Among Suffolk's smaller towns, Sudbury is the biggest. Until the 19th century, it was the county's third largest town, but industrial development elsewhere has left it behind. It still seems bigger than the official population suggests, since it embraces Great Cornard, Long Melford and Chilton within its built-up area, and you can visit six fine medieval churches here without travelling through fields.
Three of these churches are in Sudbury itself, and Sudbury is the only town in Suffolk outside Ipswich and Bury where the town centre was divided up into separate parishes, a mark of the medieval prosperity of this place. All of them are substantial, all of them are interesting. All of them are over-restored, and as the mother church of Sudbury, St Gregory has suffered more than most.
All Saints lies to the south of the town, and St Peter is on the market place. Until the Reformation, it was a chapel of ease to St Gregory, before being given its own parish, until redundancy came calling in the 1970s. All Saints and St Peter both have wholly urban settings, hemmed in by shops and housing. But St Gregory's aspect has been revealed by the construction of the ring road, which necessitated demolition of many houses in Gregory Street and Croft Street. With the Croft, a large grassed area leading down to the River Stour, and Leonard Stoke's jewel-like 1890 Church of Our Lady and St John beside it, St Gregory has a lovely setting.

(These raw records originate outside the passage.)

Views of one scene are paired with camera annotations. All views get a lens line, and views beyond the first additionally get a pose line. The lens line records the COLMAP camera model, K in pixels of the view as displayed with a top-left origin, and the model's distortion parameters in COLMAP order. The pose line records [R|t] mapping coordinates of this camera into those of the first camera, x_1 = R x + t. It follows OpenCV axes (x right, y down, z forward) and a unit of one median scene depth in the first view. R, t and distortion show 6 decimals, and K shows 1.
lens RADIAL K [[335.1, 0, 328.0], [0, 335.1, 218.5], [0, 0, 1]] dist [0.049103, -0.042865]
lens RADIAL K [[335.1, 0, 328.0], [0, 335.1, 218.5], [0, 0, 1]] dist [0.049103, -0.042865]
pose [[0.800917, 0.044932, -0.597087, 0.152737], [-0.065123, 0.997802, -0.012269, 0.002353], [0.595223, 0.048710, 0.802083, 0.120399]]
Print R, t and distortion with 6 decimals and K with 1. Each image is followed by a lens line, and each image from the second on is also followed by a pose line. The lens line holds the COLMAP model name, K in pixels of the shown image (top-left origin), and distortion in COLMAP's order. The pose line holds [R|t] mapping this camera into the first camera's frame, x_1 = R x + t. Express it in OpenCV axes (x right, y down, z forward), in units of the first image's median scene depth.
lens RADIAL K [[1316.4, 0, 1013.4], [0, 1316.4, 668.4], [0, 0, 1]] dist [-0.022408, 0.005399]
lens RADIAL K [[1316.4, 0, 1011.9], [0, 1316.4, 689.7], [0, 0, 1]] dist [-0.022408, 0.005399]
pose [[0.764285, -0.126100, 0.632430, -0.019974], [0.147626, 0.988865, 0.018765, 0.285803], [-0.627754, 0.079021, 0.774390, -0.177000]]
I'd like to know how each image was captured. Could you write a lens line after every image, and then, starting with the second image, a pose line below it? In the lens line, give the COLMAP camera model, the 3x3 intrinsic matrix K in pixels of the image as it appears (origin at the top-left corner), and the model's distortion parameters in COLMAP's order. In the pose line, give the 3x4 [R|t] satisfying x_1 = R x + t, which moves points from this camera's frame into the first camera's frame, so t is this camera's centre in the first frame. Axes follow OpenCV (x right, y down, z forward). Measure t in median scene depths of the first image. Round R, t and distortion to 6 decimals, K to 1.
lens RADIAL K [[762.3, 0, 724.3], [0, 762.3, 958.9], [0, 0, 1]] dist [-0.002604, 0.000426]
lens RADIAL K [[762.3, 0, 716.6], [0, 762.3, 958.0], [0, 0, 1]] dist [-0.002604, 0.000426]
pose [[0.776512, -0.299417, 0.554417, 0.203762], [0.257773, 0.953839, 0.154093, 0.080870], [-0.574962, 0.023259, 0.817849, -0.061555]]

It looks grand from a distance. Close up, it is a large and rather battered old lady. The lower parts of some windows are bricked up, probably an attempt to conserve heat when the church was a preaching house, so that people could endure the long sermons without freezing. The same thing can be seen at Blythburgh. The tower has a stair turret rising above the battlements, in the approved Stour Valley manner. A bequest of 1446 left the money for its construction.
The best approach is from the south, along the line of Gregory Street. Once past the rather alarming war memorial, we enter the graveyard through an avenue leading to the great south porch, contemporary with its clerestory above. The shape is similar to nearby Glemsford, except that here the porch and south chapel are combined, built together. The chapel is flush with the southern entrance to the porch, unlike the same at Stonham Parva, where intruding buttresses reveal that they were built separately.
The chapel formerly contained the shrine of Our Lady of Sudbury; this has been restored recently, four centuries after its destruction, by the adjacent Catholic church. There seems to be a good relationship between these two churches, incidentally; on several occasions recently, St Gregory has been used by the Catholic congregation, who no longer fit into their own church.
This is perhaps the grandest entrance to any Suffolk church, and you step into an interior which is rather pleasingly shabby; one is so used to Stour Valley Perpendicular being trim and shipshape, but here the patina of age survives, as well as a sense of continuity of use. Directly ahead of you is the magnificent font cover, much recoloured, and with its statues replaced. If those at Ufford and Southwold did not exist, it would seem grander. The 19th century restoration here was under the great William Butterfield, his best work in the county. There is a fine sequence of late 19th and early 20th century Saints in the nave windows, which are imposing without being overwhelming.